Secretário de Fazenda de Pernambuco, o presidente do Comsefaz diz que o quadro hoje é de desequilíbrio do chamado pacto federativo, em razão do aumento das despesas na contramão da redução das receitas. “Um problema para aumento desse desequilíbrio é se criar pisos de categorias sem dizer de onde virá a fonte de recursos”, critica o secretário.
O pacto federativo representa um conjunto de regras previstas na Constituição de 1988 que determina as obrigações, as leis, a arrecadação de recursos e os campos de atuação da União, dos Estados e dos municípios. Por exemplo, o pacto define como os tributos arrecadados pela União serão distribuídos entre os três níveis de governo.
Padilha destaca dados do Conselho Nacional dos Secretários de Saúde (Conass) que indicam um impacto de R$ 27,3 bilhões aos Estados, Distrito Federal e municípios com o novo piso. O levantamento do custo considera o gasto envolvendo todos os profissionais que atuam no Sistema Único de Saúde em serviços que estão sob gestão municipal e estadual.
CARTA. Os números foram encaminhados pelo presidente do Conass, Nésio Fernandes, em carta ao ministro da Economia, Paulo Guedes, com cópia para o ministro da Saúde, Marcelo Queiroga. No documento, os Estados cobram do Ministério da Economia que aponte a fonte de recursos a ser utilizada para arcar com essa nova despesa.
Ainda no texto, o presidente do Conass cita que os Estados aplicaram em ações e serviços públicos em saúde 13,6%, em média, de sua arrecadação em 2021, o correspondente a R$ 84,7 bilhões, sendo R$ 11,4 bilhões acima do mínimo constitucional.
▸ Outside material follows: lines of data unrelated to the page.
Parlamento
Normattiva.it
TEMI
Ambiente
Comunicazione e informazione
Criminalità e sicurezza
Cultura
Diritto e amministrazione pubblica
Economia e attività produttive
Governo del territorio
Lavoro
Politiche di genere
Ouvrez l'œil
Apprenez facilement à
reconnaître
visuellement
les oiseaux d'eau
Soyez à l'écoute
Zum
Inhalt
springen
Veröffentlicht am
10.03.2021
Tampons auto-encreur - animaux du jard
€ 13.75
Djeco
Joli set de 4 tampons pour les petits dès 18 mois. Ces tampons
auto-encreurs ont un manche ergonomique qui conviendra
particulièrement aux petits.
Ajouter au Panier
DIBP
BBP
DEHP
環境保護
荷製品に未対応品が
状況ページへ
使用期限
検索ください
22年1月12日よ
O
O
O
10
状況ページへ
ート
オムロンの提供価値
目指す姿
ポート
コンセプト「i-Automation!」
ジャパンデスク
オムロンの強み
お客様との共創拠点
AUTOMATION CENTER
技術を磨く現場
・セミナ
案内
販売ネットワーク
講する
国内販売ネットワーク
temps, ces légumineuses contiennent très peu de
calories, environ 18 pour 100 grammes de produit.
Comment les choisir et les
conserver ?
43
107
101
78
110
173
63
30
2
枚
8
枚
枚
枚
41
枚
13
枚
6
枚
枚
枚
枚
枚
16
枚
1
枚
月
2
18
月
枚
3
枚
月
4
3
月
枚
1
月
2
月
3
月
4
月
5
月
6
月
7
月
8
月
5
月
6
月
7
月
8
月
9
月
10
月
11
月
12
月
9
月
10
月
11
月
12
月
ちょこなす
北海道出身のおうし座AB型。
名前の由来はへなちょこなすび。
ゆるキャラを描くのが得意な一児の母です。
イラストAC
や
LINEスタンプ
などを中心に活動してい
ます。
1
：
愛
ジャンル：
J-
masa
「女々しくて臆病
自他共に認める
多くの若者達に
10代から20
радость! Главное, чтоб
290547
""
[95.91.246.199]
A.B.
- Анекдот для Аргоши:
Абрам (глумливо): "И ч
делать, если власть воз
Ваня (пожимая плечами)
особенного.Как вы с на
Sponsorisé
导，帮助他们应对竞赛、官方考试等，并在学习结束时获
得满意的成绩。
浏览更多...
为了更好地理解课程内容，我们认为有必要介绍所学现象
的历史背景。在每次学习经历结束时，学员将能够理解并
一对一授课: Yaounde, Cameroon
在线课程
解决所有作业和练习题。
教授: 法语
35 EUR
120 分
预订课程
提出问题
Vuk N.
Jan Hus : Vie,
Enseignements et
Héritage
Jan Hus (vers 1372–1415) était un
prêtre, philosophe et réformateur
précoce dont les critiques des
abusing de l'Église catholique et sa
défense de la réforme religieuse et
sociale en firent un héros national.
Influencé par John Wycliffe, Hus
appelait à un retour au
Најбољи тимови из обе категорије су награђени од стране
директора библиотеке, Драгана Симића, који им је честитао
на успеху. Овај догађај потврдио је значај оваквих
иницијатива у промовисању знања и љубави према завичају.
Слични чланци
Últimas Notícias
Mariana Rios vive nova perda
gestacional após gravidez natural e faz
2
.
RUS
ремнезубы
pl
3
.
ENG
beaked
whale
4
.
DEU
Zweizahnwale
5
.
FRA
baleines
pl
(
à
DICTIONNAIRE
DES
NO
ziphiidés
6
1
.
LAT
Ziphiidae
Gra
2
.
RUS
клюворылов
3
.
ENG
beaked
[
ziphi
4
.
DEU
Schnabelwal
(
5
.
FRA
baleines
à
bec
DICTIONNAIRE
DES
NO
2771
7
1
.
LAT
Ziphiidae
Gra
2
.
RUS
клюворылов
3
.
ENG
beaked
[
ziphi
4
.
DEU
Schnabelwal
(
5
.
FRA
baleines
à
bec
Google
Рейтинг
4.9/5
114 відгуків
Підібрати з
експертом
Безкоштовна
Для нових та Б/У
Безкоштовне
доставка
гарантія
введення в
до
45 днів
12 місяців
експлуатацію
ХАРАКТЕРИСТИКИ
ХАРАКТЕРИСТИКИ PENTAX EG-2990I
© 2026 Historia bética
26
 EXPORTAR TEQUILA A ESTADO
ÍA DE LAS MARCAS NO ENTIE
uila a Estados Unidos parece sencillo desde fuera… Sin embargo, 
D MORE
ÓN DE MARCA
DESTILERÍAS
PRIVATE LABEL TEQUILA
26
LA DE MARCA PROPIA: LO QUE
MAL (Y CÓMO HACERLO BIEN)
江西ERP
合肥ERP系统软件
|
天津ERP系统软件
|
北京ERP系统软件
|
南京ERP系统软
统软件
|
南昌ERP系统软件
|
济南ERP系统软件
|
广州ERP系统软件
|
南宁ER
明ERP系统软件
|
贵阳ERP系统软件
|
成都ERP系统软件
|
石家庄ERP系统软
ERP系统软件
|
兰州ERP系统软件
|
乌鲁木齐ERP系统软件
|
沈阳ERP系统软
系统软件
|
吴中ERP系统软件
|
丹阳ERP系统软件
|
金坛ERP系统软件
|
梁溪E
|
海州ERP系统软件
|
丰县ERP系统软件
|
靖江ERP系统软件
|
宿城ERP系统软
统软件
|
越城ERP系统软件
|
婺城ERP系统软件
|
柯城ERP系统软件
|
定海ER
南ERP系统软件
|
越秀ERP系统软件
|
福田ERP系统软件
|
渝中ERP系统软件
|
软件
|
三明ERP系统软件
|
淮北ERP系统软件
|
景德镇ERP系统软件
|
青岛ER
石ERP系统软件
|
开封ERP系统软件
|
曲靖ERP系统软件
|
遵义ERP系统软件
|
Já os municípios aplicaram uma média de 22,9% da sua arrecadação, totalizando R$ 116,6 bilhões – R$ 40 bilhões acima do mínimo constitucional.
“De onde virá o recurso para suportar? Ninguém é contra o piso, mas é preciso que o Congresso diga de onde vem a receita quando criar uma despesa”, critica o presidente do Comsefaz. “Já tem piso de fisioterapia, e não para mais.”